Overstock CEO backpedals firm date to sell retail arm
Overstock founder and CEO Patrick Byrne backpedaled on Friday an exact timeline of when he plans to sell the retail arm of his e-commerce company to focus solely on his other blockchain startups.
On Friday, The Wall Street Journal reported that Byrne is so gung-ho about blockchain’s technology that he plans to complete this sell of his e-commerce business by as early as February 2019. That report boosted the company’s shares more than 20 percent on Friday.
But in a statement to FOX Business, Byrne suggested the sale may not take place that soon.
“While it is possible that I could ‘wrap up a deal by February,’ I believe that the following is a more precise and accurate statement of my beliefs and intentions,” he said. “I believe that the right thing to do for shareholders is to separate the value of the retail and blockchain companies (particularly tZERO), and I believe I can do that through a tax free spin off of tZERO in 13 months (which is to say, December, 2019) at the outside.” tZERO is a blockchain subsidiary of Overstock.

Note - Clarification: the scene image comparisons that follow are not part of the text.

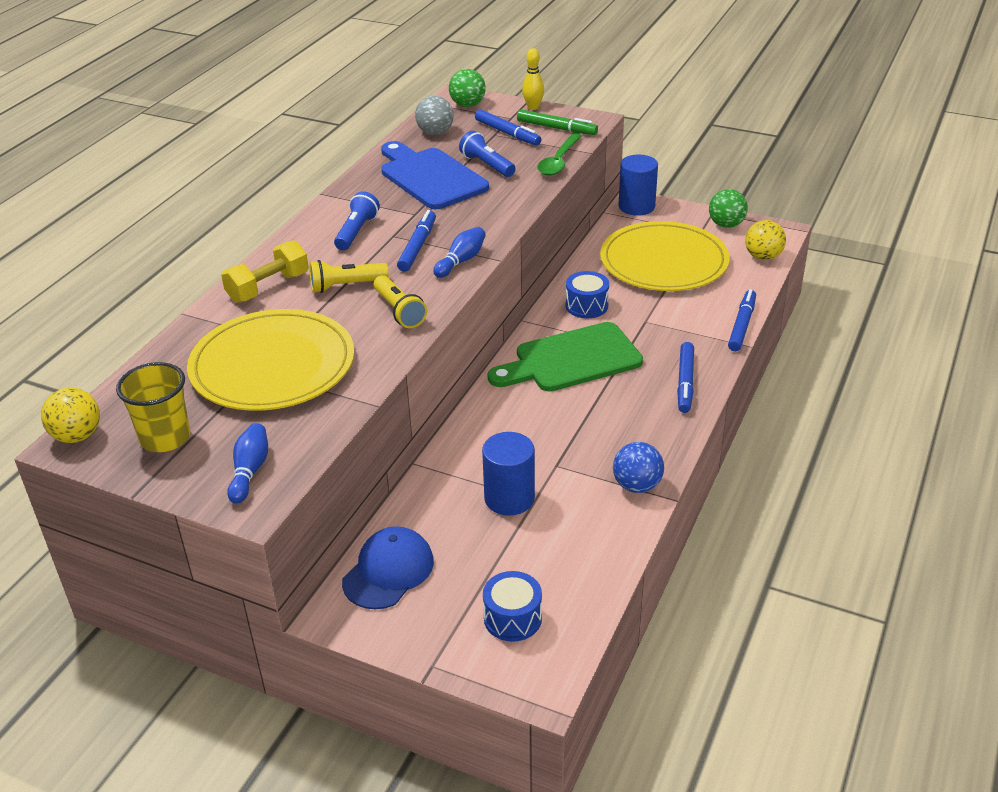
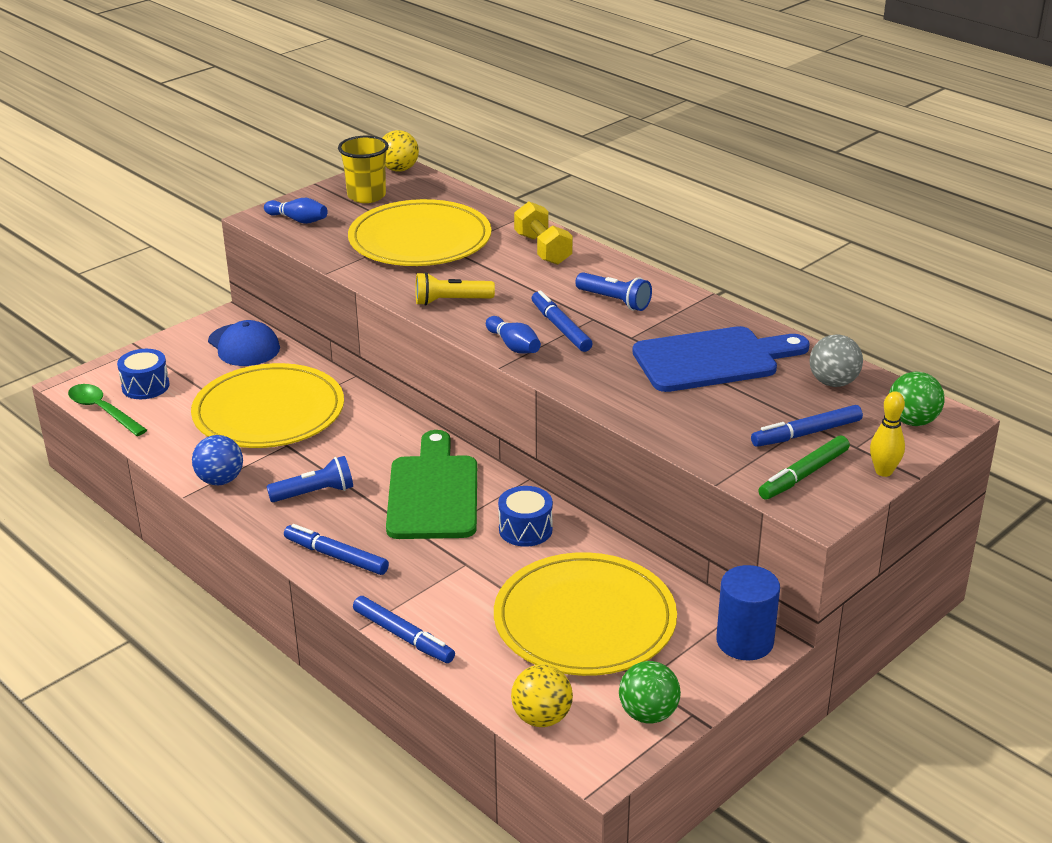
camera: 110 degrees right, 5 degrees down
(346, 286) = (515, 283): yellow flashlight -> none
(417, 246) = (560, 328): blue marker -> blue marker turned 150 degrees counterclockwise
(487, 165) = (721, 401): blue flashlight -> blue flashlight (315, 493)
(509, 498) = (269, 412): blue cylinder -> yellow plate
(559, 161) = (702, 453): green spoon -> green spoon (102, 410)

Byrne said the values could be separated by selling the retail side of the firm, but that his hope is that could be completed within a few months. There is also the option to separate the businesses 13 months out through a tax-free spin off, he said.

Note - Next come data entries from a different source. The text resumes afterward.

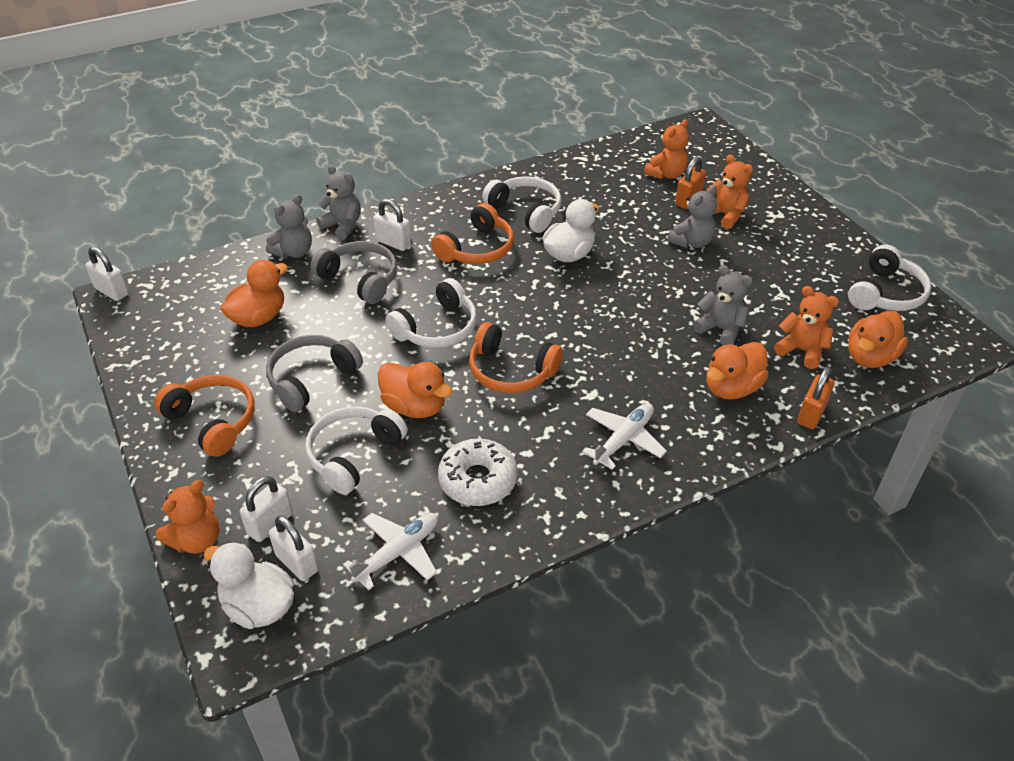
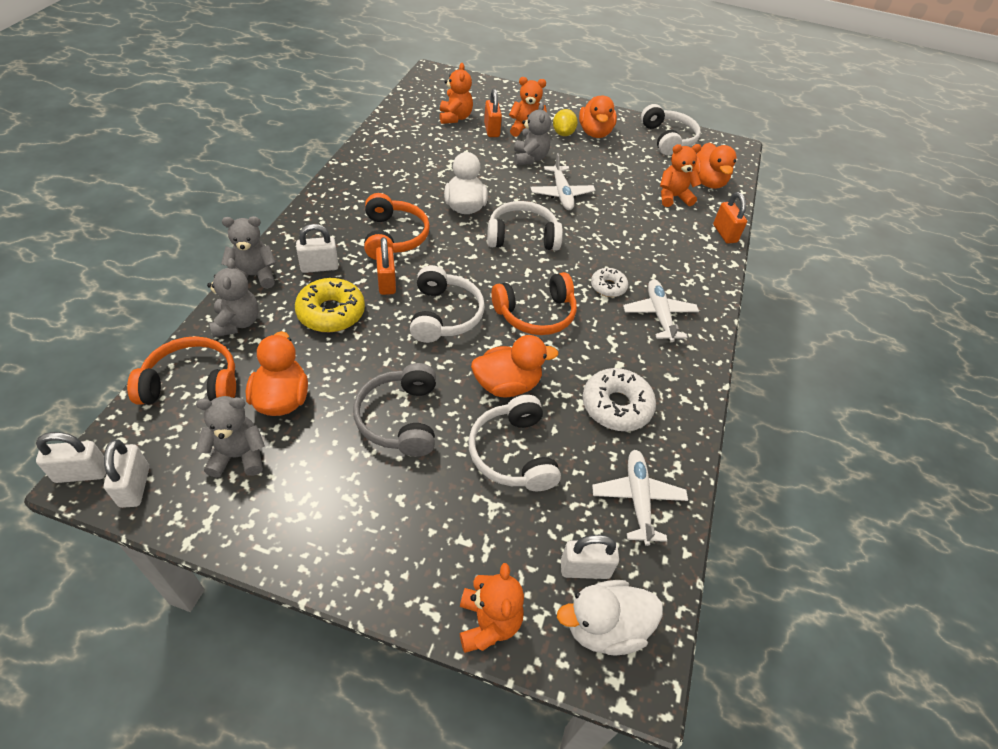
camera: 50 degrees left, 5 degrees up
(212, 421) = (363, 515): orange headphones -> orange headphones (192, 384)
(270, 524) = (526, 558): white padlock -> white padlock (135, 486)
(360, 279) = (331, 313): grey headphones -> yellow donut
(426, 280) = (386, 282): none -> orange padlock
(525, 211) = (392, 189): white headphones -> white headphones (522, 236)
(608, 388) = (608, 287): none -> white donut
(679, 288) = (561, 193): none -> white plane
(720, 329) = (618, 208): grey teddy bear -> grey teddy bear (238, 456)
(731, 388) = (670, 242): orange duck -> orange duck (595, 133)
(762, 235) = (563, 133): none -> yellow lemon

“That is the outside bracket on when something strategic would be done, in my eyes,” he said.
Byrne declined to name potential suitors, but said he is confident that next year there will be strategic separation of the retail and blockchain components of the firm, which “could happen as early as February.”
Byrne, who founded Overstock in 1999 to sell discounted goods like furniture and jewelry over the internet, has been an adamant believer of blockchain for years.
He told the Journal that he has been planning to sell his e-commerce business since 2017 to fully devote himself to some of his blockchain startups that he has been developing through his subsidiary called Medici Ventures.
Byrne said he has invested more than $175 million into Medici and despite the company losing more than $22 million in 2017, and more than $39 million in 2018, he believes the company and its technology, including its trading system tZero, is the future. "I don't care whether tZERO is losing $2 million a month," Byrne told the Journal. "We think we've got cold fusion on the blockchain side.”